We should, at the very least, check that the p-values have a uniform distribution under the null hypothesis. Then we should see how they are distributed under various alternatives. This would be an extensive study, but here are three examples to show how it would be carried out. (Running this will take a minute.)
#
# Null distribution.
#
x <- rnorm(60)
p <- replicate(1e3, {
my.data <- make.data(x, pi.0, pi.1, c(0.1, 0.1, 0.1))
cortest(my.data, 99)$p.value #$
})
hist(p, main="Null distribution")
#
# Some alternatives.
#
p <- replicate(1e3, {
pi.0 <- rnorm(3)
pi.1 <- abs(rnorm(3))
my.data <- make.data(x, pi.0, pi.1, c(1/10, 1/5, 1/3))
cortest(my.data, 99)$p.value #$
})
hist(p, main="Large correlations")
p <- replicate(1e3, {
pi.0 <- rnorm(3)
pi.1 <- abs(rnorm(3))
my.data <- make.data(x, pi.0, pi.1, c(1, 1, 5))

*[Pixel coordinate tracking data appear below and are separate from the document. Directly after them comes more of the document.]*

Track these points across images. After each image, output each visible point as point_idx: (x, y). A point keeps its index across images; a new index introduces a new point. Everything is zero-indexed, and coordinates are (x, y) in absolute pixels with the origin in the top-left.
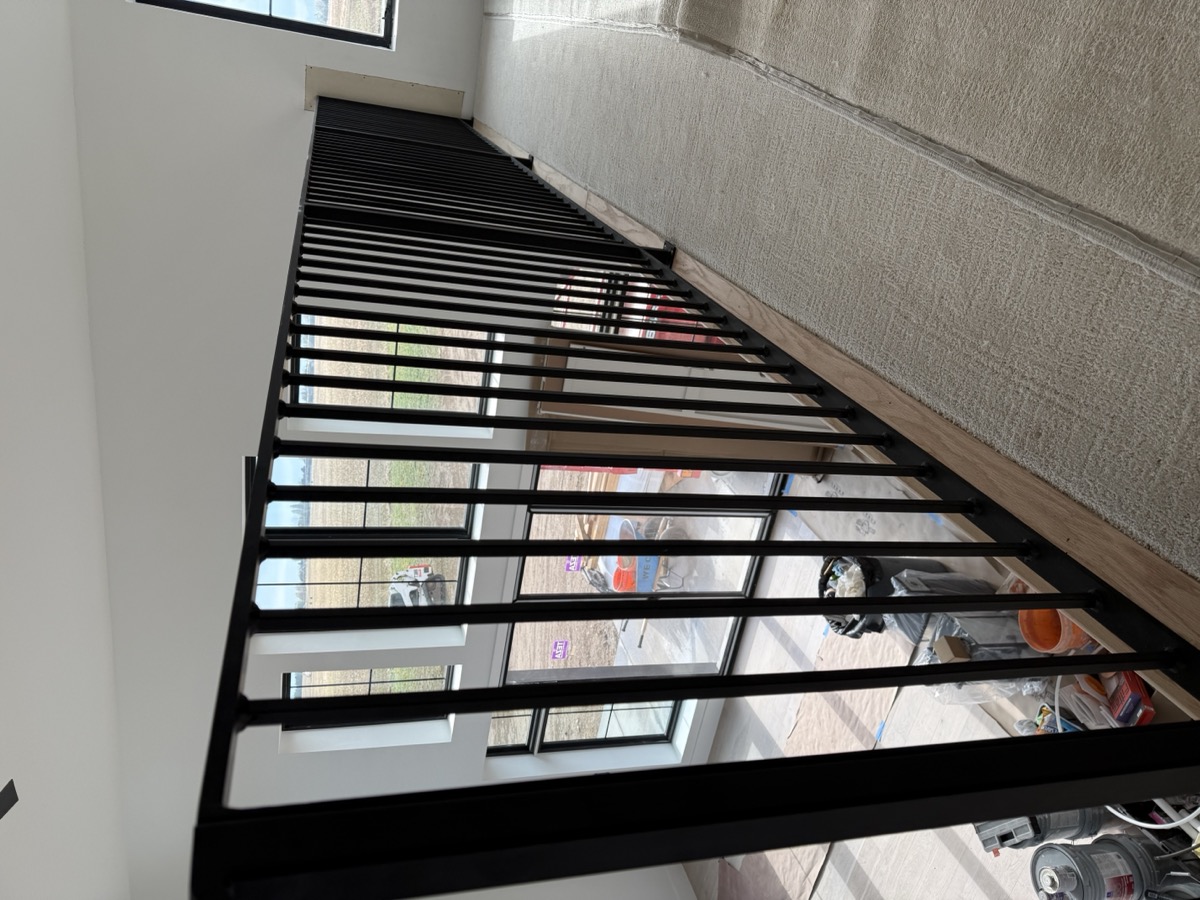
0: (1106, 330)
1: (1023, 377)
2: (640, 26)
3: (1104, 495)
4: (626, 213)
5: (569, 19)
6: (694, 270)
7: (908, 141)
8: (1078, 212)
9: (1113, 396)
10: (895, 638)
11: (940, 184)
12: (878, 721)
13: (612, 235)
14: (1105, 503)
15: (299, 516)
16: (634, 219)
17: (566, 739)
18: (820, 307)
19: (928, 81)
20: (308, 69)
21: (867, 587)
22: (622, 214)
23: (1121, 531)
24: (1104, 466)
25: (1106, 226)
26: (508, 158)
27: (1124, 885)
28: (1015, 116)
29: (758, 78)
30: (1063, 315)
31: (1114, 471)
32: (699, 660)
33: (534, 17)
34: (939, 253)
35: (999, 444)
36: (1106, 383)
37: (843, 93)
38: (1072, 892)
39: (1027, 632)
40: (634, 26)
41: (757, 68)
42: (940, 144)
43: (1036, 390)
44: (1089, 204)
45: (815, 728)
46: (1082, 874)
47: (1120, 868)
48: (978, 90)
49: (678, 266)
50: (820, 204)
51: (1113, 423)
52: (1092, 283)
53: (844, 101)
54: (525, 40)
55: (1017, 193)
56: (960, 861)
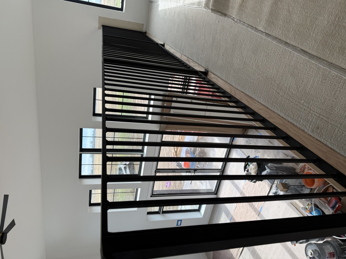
0: (339, 99)
1: (314, 111)
2: (198, 7)
3: (338, 146)
4: (193, 61)
5: (176, 4)
6: (214, 78)
7: (280, 43)
8: (331, 65)
9: (341, 118)
10: (266, 183)
11: (289, 56)
12: (260, 206)
13: (189, 67)
14: (338, 148)
15: (92, 145)
16: (196, 62)
17: (169, 210)
18: (253, 89)
19: (286, 26)
20: (100, 17)
21: (258, 168)
22: (192, 61)
23: (343, 156)
24: (338, 138)
25: (340, 69)
26: (158, 44)
27: (332, 255)
28: (313, 37)
29: (234, 23)
30: (326, 94)
31: (341, 139)
32: (208, 188)
33: (165, 3)
34: (289, 75)
35: (306, 130)
36: (339, 114)
37: (260, 28)
38: (317, 257)
39: (304, 182)
40: (196, 7)
41: (234, 20)
42: (290, 44)
43: (318, 115)
44: (335, 63)
45: (242, 208)
46: (320, 251)
47: (331, 250)
48: (302, 29)
49: (209, 76)
50: (253, 60)
51: (341, 125)
52: (335, 85)
53: (261, 31)
54: (163, 10)
55: (313, 59)
56: (284, 247)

cortest(my.data, 99)$p.value #$
})
hist(p, main="Small correlations")
The test is behaving nicely, at least for a sample size of $60$: the p-values are approximately uniform under (an instance of) the null distribution and they are concentrated at small values for two different deviations from the null.